1. はじめに
小学校におけるプログラミング教育必修化などの影響を受け、昨今では教育向けマイコンボード等にも脚光が集まりつつある。
中国をはじめとした諸外国からも次々と魅力的なマイコンボードがリリースされているが、国内では技術基準適合証明等のマーク、いわゆる技適マーク (Fig.1) がないためただちには使用できない場合も多い。
技適マークがないマイコンボードを使用する場合、外部に電波漏洩を起こさぬよう電波暗室 (Fig.2) を用いるか、技適帽子 (Fig.3) を頭に装着することで使用者の脳内を電波暗室状態にする必要がある。
しかしながら、電波暗室を有する教育機関は非常に限られており、また技適帽子に関しても、装着者の脳内で電波が遮断されたように感じられるだけではないかと識者の間でも意見が分かれるところであるため1 、教育現場での使用には若干抵抗がある。

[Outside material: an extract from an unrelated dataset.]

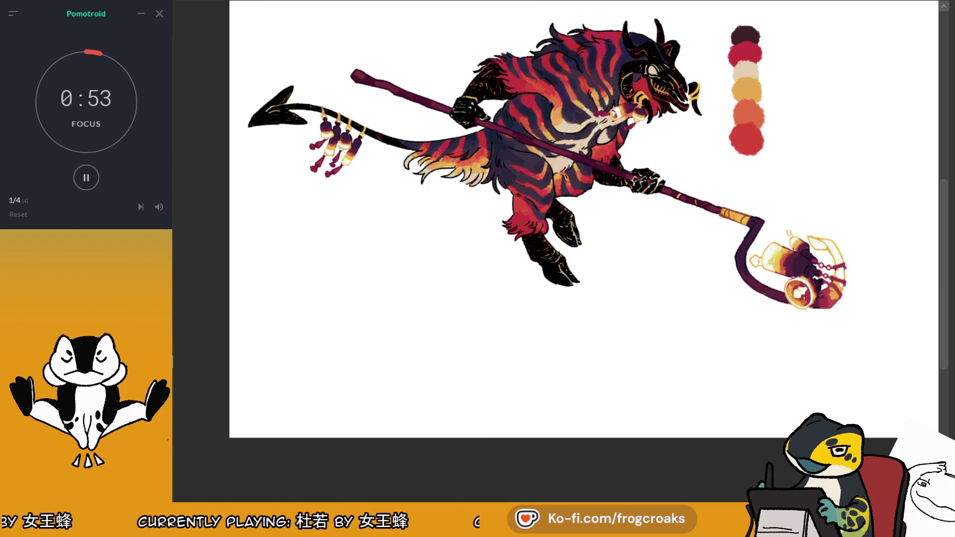
pyautogui.press('ctrl+plus')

Fig.1技適マーク | Fig.2電波暗室 | Fig.3技適帽子 |
そこで今回、無線周波数帯の電磁波を吸収することで周囲を電波暗室状態にする装置およびその中核となるトンネルダイオードを開発し、一定の成果を得たので報告する。
また副次的効果として、無線周波数帯のみならず可視光領域の電磁波も吸収することにより周囲の照度を減ずる効果も得られたためこれも合わせて報告する。
2. 動作原理
2-1 発光ダイオードとトンネルダイオード
ダイオードには電流を一方向のみに流す整流作用のほかに、電磁波を放出する性質をもつものがある。
可視光領域の電磁波を放出するものは一般にLEDとして知られており、p型半導体とn型半導体の接合部付近で電子と正孔が再結合する際、高く不安定なエネルギー準位から元の安定なエネルギー準位に遷移する際のバンドギャップ(禁制帯幅)に相当するエネルギーが光として放出される(Fig.4)。
Fig.4 LEDのしくみ |
逆に、再結合時にエネルギー準位が降下する場合は周囲から電磁波を吸収することにより元の安定なエネルギー準位に遷移する。
今回、この電磁波吸収を効率的に行うために、順バイアス時に大きな負性抵抗領域 (Fig.5) を持つトンネルダイオードを開発した。
Fig.5 トンネルダイオードの負性抵抗領域 |
2-2 ウラン-一酸化硫黄接合トンネルダイオード(U-SOダイオード)
今回開発したトンネルダイオードはpn層にウランおよび一酸化硫黄を用いたトンネルダイオードである(以降U-SOダイオード)。
負性抵抗の勾配および消費エネルギーを増大させ十分なエネルギー準位降下を得るため、スパッタ法を用いてシリコン基板に微量のウランを注入し、さらに電極をガラス管で覆い不安定な気体である一酸化硫黄を封入した。
ウランは放射性物質ではあるが、使用している量はごく微量でありただちに人体に危険はない2。
3. U-SOダイオードを用いた電波暗室効果
3-1 装置起動前後の電波強度変化とホト=ショ効果
下記のFig.6およびFig.7はU-SOダイオードに電流を流す前後で技適無線周波数帯域の電波が著しく減っていることを表す。
この効果はホト=ショ効果として広く既知であるが3 、通常はごく微量な変化であり今回のような大幅な効果はこれまでに知られていなかった。
Fig.6 装置起動前の電波強度 | Fig.7 装置起動後の電波強度 |
3-2 可視光の減少
U-SOダイオードは帯域特性にも優れ、可視光帯域を含む広い帯域で電磁波の減少をもたらす。
Fig.8は広帯域にわたる電磁波の減少がもたらす副次的な効果によりLEDの周囲が暗くなっている様子である。実際には最大でマイナス12[lm]程度の光束減少であり写真では効果がわかりにくいため、コントラストをやや上げてある。
Fig.8 明るさの反転がおきている様子 |
4. まとめ
新たに開発したU-SOダイオードにより電波暗室効果を得ることができた。
また、副次的効果として空間の照度を下げる効果を確認した。
5. 今後の課題
U-SOダイオードに使用したウランは高価である上、ただちに健康上の問題はないものの長期的な利用には向いていない。また一酸化硫黄は気体かつ不安定であるため取り扱いが難しい。今後はこれらを解決する代替物質についても検討していく必要がある。
6. 謝辞
実験およびトンネルダイオード開発にあたり、トンネルダイオードの発明者である江崎玲於奈氏の孫に当たる一粒三百米大学の江崎久理子博士に多大なるご協力をいただいたことに感謝いたします。
また、記事をここまで読んでいただいた皆様にもエイプリルフールのネタにお付き合いいただき重ねて感謝いたします。